- Given records -
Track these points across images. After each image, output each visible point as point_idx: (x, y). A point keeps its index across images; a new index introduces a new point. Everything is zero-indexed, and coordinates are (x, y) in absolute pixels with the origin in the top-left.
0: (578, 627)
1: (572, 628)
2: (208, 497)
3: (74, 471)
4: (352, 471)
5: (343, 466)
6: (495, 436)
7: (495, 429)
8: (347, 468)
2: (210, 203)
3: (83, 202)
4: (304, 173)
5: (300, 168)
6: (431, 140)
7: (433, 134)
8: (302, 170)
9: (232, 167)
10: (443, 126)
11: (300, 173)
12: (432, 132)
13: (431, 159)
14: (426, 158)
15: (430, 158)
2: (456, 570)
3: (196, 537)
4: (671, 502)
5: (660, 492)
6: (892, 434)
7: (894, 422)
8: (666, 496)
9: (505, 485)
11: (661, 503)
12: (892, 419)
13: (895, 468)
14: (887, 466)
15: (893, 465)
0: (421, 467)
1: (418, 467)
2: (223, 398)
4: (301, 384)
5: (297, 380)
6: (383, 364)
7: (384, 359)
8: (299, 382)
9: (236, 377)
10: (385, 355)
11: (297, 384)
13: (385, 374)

- Your objective -
In the listing above, find the line containing "11: (300, 173)" and please quote exactly that line through the last one, and no other lines.

- Answer space -
11: (300, 173)
12: (432, 132)
13: (431, 159)
14: (426, 158)
15: (430, 158)
2: (456, 570)
3: (196, 537)
4: (671, 502)
5: (660, 492)
6: (892, 434)
7: (894, 422)
8: (666, 496)
9: (505, 485)
11: (661, 503)
12: (892, 419)
13: (895, 468)
14: (887, 466)
15: (893, 465)
0: (421, 467)
1: (418, 467)
2: (223, 398)
4: (301, 384)
5: (297, 380)
6: (383, 364)
7: (384, 359)
8: (299, 382)
9: (236, 377)
10: (385, 355)
11: (297, 384)
13: (385, 374)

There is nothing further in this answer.